The Government’s White Paper proposes a total overhaul of the English planning system, which will require primary legislation, but they have now brought in these piecemeal regulations which themselves make huge changes to the planning system. They really should have brought them as part of primary legislation that could be fully considered, rather than rushing them through as secondary legislation.

In the planning White Paper, the Secretary of State for Housing, Communities and Local Government said:

“We will build environmentally friendly homes that will not need to be expensively retrofitted in the future, homes with green spaces and new parks at close hand, where tree lined streets are the norm and where neighbours are not strangers.”


Yet nothing in these regulations delivers on those green ambitions. The Government have missed a huge opportunity to require people to bring their homes up to modern high standards of energy efficiency and thermal comfort when adding new storeys to their home. Obviously, the best and most cost-effective time to do that is when other major works are being done—so it is absurd that the Government are not tying these two things together. They really must put green, carbon-neutral, planet-positive development at the heart of their plans—and at the moment they really are not.
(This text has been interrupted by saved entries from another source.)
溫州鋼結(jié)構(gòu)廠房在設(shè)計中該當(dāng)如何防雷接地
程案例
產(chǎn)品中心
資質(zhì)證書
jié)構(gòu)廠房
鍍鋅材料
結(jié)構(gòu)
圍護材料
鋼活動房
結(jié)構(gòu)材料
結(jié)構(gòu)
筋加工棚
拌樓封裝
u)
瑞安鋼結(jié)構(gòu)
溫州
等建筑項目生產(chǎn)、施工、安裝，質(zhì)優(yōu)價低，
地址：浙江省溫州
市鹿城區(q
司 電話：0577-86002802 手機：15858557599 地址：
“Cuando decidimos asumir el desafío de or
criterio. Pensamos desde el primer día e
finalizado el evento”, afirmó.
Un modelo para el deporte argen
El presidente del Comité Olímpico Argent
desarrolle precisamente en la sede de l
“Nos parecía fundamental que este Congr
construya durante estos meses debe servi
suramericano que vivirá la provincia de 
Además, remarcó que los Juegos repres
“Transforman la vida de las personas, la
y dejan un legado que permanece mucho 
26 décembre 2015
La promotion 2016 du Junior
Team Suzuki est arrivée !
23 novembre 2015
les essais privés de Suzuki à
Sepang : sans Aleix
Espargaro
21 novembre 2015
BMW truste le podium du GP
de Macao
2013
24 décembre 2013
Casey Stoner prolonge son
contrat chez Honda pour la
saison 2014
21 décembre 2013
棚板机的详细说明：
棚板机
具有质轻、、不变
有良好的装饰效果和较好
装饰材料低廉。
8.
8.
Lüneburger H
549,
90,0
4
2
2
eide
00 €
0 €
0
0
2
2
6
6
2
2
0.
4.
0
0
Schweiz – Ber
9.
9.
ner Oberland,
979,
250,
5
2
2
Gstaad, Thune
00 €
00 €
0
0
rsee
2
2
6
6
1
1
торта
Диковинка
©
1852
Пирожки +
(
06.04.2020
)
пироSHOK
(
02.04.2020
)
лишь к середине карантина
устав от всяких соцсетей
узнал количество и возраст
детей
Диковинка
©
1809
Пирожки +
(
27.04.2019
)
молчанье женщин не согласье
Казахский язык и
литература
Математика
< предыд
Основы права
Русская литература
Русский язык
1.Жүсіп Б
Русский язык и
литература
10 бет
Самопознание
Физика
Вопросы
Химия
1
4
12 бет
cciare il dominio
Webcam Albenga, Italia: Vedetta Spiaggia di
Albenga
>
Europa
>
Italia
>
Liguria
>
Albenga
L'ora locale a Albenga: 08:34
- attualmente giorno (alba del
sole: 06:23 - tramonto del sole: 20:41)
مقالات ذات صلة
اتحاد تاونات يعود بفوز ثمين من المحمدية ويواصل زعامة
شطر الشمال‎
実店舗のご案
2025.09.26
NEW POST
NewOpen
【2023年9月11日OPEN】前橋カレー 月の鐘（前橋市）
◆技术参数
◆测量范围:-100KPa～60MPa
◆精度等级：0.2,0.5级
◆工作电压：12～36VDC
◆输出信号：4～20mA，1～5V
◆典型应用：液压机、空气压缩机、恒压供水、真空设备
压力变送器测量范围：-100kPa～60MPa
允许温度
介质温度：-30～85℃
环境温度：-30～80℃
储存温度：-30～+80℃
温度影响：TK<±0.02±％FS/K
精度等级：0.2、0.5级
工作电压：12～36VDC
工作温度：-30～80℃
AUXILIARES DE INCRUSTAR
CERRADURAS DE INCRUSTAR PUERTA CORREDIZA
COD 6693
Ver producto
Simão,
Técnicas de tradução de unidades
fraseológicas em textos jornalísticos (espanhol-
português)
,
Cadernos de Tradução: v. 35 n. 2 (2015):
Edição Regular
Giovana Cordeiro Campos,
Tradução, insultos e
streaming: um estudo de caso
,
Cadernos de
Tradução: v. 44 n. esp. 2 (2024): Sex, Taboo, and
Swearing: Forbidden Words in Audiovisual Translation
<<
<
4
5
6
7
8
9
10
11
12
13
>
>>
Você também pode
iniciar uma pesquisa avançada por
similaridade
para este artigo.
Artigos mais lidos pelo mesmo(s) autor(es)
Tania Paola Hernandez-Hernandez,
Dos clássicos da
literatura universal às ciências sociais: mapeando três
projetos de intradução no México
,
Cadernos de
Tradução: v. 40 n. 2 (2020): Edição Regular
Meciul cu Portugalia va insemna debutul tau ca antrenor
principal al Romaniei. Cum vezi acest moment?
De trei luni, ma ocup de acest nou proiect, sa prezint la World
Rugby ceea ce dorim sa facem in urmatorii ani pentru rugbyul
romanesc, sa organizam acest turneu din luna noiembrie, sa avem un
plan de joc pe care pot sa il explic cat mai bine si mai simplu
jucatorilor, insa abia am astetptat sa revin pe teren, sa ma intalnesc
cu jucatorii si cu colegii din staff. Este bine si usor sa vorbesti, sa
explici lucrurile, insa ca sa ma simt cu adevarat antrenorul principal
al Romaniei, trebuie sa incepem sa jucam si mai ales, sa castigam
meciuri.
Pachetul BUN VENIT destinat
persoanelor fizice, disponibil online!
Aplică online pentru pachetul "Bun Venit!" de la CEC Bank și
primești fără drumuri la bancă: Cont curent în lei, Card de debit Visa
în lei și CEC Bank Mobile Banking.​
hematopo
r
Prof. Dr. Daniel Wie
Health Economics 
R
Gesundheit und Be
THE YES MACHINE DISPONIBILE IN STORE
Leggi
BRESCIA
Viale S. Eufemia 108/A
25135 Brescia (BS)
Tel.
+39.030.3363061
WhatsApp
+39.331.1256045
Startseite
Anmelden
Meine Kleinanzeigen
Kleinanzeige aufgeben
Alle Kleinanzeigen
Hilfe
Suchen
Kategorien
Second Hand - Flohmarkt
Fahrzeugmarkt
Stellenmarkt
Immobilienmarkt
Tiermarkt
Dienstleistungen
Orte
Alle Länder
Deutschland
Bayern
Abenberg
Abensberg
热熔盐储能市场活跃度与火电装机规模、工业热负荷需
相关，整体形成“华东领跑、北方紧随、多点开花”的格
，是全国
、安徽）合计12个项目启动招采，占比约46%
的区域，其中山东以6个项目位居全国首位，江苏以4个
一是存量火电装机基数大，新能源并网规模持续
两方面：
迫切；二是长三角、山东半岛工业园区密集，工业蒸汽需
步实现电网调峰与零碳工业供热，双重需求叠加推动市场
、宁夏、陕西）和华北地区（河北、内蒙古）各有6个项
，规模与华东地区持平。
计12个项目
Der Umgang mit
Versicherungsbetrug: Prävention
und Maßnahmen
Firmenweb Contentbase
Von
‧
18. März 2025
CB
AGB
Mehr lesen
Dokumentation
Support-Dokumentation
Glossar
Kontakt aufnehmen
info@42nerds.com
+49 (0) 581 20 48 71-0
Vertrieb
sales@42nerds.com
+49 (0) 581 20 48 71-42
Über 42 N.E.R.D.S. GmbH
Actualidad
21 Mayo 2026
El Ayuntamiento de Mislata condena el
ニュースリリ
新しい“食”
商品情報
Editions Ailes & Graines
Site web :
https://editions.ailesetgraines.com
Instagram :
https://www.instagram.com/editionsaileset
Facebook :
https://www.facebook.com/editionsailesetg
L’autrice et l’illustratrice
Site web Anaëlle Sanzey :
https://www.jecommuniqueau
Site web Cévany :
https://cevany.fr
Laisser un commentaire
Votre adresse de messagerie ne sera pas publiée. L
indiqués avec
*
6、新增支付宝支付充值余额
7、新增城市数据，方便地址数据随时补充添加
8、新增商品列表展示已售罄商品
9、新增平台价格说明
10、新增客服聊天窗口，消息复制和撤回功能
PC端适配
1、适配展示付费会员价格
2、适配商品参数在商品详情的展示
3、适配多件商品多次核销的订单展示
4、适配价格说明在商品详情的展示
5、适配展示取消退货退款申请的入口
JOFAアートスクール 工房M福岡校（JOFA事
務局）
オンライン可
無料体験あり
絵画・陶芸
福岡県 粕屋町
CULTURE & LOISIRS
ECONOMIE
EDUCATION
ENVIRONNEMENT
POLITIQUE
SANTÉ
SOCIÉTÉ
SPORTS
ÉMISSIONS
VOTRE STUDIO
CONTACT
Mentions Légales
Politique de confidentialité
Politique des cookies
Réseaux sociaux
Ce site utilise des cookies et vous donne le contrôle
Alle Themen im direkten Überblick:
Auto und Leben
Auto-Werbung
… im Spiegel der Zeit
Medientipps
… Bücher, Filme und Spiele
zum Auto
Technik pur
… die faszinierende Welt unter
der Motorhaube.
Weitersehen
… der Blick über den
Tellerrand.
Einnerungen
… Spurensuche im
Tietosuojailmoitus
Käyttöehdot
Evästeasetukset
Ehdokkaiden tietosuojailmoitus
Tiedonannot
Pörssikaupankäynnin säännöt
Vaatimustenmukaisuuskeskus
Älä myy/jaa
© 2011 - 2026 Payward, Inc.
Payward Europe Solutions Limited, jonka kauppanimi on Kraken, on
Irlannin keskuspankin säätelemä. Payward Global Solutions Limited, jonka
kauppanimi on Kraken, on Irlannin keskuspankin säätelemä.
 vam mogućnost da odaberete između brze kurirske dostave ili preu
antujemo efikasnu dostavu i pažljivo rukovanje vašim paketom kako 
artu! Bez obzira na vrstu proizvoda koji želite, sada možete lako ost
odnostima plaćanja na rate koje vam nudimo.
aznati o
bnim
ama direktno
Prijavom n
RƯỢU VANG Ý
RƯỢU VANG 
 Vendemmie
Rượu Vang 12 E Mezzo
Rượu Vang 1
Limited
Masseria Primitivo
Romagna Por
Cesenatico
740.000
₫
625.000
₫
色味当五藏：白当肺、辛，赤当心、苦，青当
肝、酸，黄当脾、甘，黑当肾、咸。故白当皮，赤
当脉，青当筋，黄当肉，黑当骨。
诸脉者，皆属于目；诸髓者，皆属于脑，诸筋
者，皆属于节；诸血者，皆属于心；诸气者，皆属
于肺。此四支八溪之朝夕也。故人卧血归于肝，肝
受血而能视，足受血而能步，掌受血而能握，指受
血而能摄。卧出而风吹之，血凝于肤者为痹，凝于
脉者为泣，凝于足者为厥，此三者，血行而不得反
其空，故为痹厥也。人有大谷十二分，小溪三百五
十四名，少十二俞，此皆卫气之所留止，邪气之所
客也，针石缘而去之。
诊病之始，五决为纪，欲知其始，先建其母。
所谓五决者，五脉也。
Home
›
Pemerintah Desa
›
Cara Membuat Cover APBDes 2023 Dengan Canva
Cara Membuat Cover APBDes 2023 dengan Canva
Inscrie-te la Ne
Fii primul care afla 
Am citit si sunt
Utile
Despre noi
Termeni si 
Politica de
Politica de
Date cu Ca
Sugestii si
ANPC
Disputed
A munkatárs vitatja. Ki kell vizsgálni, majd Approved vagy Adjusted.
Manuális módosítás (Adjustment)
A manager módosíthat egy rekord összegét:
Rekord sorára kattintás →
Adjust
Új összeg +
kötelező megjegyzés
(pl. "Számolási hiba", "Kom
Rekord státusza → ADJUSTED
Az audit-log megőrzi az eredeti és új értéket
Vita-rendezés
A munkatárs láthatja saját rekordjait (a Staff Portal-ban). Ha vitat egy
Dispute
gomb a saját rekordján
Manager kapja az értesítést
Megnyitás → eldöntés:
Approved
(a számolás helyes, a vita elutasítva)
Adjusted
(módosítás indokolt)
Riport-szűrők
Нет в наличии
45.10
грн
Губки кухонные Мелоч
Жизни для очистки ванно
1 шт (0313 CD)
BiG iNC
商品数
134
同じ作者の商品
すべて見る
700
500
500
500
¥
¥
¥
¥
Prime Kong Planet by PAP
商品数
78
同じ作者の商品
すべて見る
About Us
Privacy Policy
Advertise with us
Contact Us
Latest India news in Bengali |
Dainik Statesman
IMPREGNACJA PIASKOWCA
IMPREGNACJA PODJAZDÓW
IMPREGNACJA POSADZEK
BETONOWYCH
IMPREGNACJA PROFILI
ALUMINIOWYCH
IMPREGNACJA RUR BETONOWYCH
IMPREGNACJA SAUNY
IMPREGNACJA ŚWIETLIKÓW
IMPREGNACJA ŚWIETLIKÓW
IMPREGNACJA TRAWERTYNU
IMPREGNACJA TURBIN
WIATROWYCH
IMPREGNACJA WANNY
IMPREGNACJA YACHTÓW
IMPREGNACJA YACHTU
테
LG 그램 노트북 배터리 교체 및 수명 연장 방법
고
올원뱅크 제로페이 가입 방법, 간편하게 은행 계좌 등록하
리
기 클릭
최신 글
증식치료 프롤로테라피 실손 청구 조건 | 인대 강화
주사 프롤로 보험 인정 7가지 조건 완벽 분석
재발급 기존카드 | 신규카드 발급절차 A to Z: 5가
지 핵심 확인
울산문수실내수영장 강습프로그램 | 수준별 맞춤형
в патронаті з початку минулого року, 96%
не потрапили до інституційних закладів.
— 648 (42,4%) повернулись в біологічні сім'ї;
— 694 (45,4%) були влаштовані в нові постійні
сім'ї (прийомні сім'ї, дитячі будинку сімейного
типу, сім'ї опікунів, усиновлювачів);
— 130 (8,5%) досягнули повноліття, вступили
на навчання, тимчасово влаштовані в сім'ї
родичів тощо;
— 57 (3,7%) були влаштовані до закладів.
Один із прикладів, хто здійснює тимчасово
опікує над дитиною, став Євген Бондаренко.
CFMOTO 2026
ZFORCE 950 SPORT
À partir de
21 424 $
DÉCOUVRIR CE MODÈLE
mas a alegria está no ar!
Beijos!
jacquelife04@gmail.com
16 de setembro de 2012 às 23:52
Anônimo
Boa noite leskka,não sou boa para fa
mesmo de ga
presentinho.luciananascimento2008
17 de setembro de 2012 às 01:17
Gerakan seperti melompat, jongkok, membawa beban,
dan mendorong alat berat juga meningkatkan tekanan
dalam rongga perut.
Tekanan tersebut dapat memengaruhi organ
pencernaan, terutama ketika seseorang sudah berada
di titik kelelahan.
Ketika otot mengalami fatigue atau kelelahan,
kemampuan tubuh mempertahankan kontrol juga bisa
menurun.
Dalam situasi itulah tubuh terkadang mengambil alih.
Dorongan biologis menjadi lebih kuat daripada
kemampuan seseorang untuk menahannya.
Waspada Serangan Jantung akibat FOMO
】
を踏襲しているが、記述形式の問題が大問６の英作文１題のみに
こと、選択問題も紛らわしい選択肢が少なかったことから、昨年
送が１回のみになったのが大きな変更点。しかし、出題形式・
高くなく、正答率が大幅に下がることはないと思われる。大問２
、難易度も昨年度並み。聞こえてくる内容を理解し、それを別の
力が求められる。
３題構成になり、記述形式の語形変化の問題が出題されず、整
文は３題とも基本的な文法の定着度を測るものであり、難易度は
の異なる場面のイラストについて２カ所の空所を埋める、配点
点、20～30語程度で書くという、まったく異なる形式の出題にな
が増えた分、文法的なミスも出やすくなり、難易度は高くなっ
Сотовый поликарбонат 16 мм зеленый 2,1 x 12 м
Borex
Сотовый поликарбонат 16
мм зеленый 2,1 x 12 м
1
I recognise that there is a green benefit to increasing housing density by adding new storeys to existing houses. It is better to use the footprint of an existing home to protect the green belt and nature, but—and it is a very big but—adding two storeys to many homes, particularly in a rural setting, will have a huge impact on the neighbours. Residents will be incredibly shocked and distraught if they suddenly find that they have a loss of amenity—of a view, of privacy or of sunlight. This will not go down well with people. Have the Government really thought it through? Are they prepared to let residents suffer as a result of this policy?